(Exercise) In the records below, begin at the line containing "nose: (223, 161)" and end at the line containing "left eye: (41, 148)"; quote every line in that span exactly, including both boundary lines, and no others.

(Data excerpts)
━━━
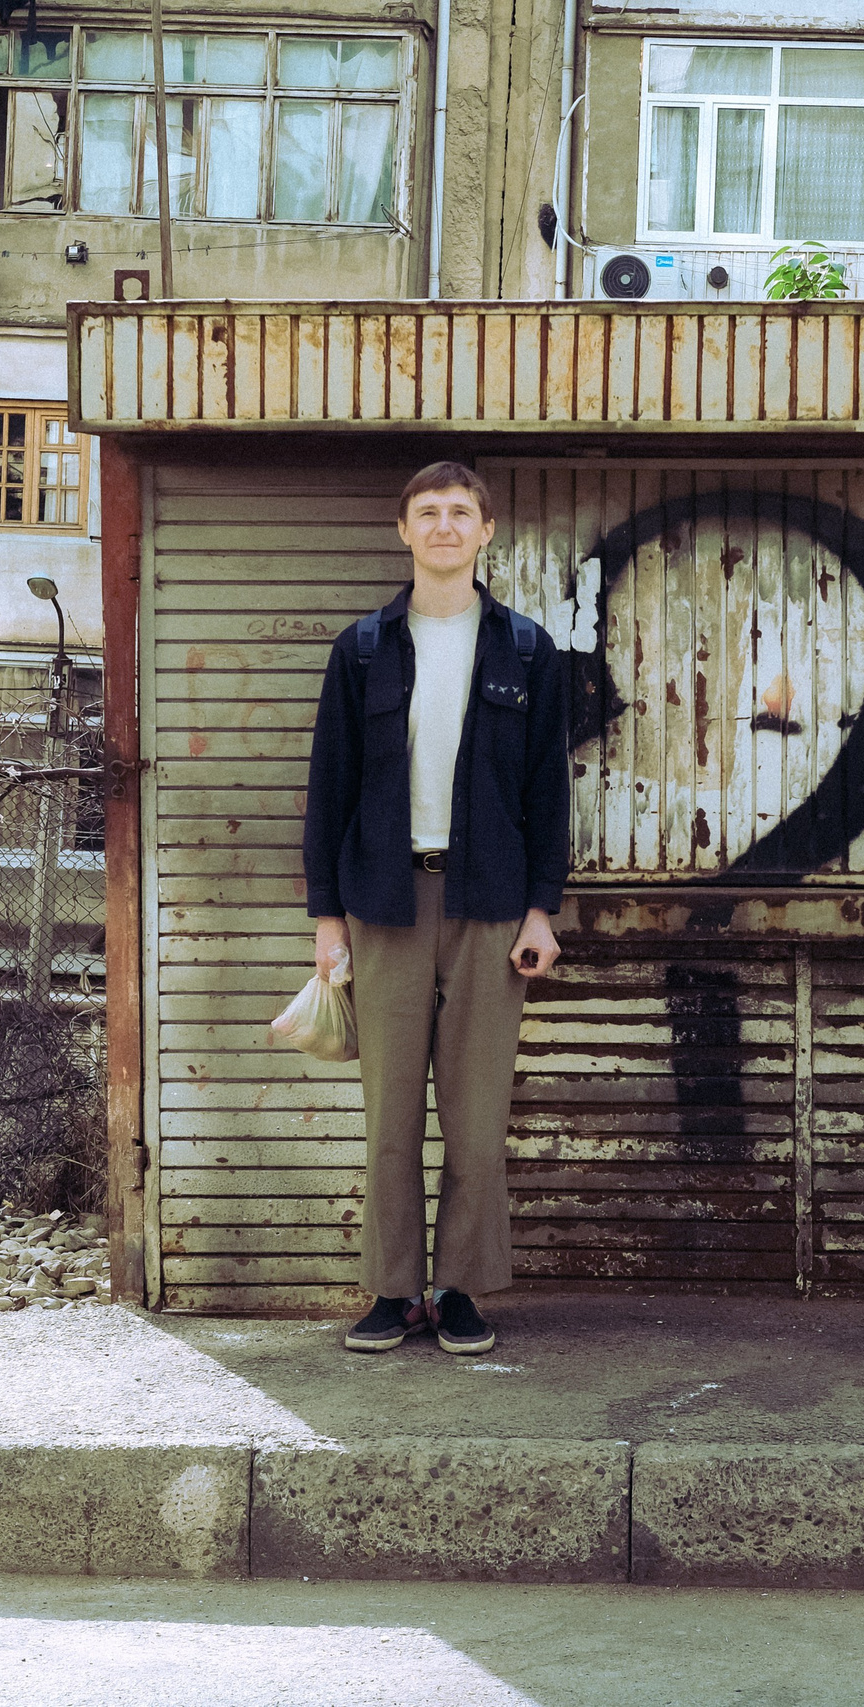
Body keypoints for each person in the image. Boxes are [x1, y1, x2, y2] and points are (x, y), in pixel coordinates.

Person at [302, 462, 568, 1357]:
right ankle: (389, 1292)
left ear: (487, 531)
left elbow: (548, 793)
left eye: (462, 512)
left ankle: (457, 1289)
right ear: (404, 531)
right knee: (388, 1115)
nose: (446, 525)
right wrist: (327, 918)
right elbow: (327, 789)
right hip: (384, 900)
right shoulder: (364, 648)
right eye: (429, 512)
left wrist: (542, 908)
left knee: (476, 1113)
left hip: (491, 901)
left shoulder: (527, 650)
━━━
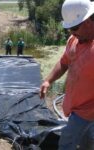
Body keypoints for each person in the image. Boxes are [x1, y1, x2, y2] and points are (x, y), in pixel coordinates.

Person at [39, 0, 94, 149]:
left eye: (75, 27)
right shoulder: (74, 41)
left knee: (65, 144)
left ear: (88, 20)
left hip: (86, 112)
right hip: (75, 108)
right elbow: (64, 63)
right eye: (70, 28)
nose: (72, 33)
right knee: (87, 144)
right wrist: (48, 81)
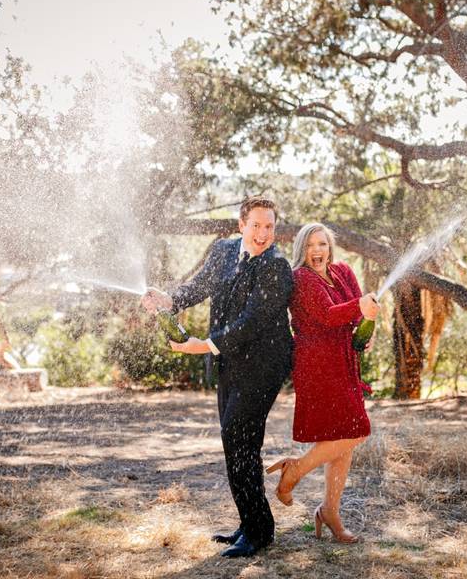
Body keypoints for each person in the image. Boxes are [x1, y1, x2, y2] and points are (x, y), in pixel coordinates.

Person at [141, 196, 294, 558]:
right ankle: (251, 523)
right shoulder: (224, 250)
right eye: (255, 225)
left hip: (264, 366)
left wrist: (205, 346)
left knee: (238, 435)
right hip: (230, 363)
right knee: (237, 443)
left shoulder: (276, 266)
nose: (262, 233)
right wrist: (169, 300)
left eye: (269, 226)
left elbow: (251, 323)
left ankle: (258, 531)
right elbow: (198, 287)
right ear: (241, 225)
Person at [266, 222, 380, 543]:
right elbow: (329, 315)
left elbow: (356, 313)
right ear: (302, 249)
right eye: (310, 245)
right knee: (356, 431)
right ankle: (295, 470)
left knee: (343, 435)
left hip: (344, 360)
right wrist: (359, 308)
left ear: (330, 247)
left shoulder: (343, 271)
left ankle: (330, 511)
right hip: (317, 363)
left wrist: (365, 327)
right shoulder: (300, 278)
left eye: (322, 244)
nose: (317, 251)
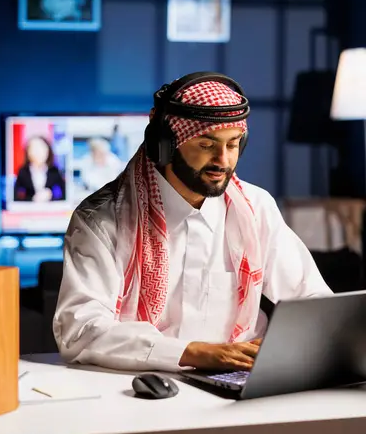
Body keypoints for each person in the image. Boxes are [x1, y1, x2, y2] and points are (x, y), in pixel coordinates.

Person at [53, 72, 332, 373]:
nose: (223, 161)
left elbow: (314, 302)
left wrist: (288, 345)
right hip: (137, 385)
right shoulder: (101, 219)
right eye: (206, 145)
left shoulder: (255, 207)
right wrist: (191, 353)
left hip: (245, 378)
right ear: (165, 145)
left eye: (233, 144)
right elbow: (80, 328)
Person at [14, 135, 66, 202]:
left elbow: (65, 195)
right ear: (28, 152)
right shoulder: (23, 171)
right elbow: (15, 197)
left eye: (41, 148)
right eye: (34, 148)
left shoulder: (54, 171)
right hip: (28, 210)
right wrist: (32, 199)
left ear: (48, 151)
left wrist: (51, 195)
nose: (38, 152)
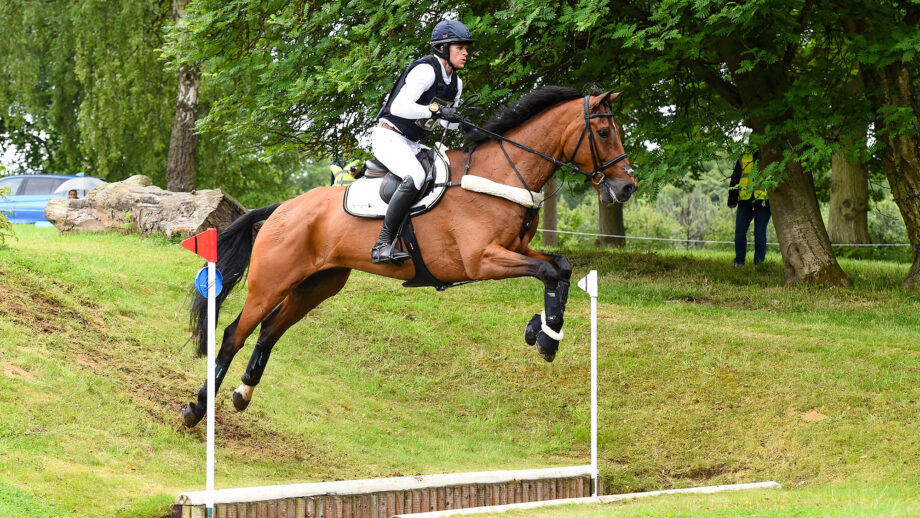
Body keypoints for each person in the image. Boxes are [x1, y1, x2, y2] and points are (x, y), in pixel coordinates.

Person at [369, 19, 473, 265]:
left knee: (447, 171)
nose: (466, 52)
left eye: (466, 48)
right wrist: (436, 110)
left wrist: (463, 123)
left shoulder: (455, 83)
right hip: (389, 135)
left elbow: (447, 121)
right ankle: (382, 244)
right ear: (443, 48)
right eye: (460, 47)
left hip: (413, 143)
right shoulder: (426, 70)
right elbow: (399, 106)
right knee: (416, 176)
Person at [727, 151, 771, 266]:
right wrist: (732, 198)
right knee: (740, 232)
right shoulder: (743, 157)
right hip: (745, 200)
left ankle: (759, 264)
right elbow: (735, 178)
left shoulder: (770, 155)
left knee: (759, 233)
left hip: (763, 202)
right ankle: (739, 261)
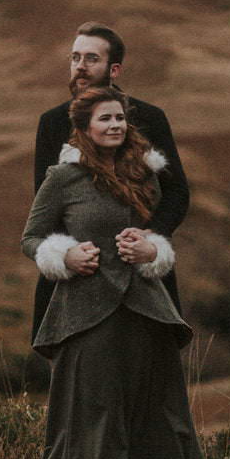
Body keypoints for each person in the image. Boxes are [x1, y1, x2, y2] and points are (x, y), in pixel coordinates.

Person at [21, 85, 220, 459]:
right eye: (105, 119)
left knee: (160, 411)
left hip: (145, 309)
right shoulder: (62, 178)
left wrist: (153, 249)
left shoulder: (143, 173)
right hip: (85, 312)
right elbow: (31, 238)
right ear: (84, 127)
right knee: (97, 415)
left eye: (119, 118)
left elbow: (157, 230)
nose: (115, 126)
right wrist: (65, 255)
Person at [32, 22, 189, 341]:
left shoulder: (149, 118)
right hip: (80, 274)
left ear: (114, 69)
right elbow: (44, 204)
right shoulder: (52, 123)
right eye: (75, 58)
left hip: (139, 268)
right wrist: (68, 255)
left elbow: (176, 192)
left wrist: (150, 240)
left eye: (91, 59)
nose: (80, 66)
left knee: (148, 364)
━━━
(Answer below)
nose: (223, 161)
left elbow: (314, 302)
left wrist: (288, 345)
right hip: (137, 385)
right shoulder: (101, 219)
right eye: (206, 145)
left shoulder: (255, 207)
right wrist: (191, 353)
left hip: (245, 378)
right ear: (165, 145)
left eye: (233, 144)
right elbow: (80, 328)
Person at [14, 135, 66, 202]:
left elbow: (65, 195)
right ear: (28, 152)
right shoulder: (23, 171)
right elbow: (15, 197)
left eye: (41, 148)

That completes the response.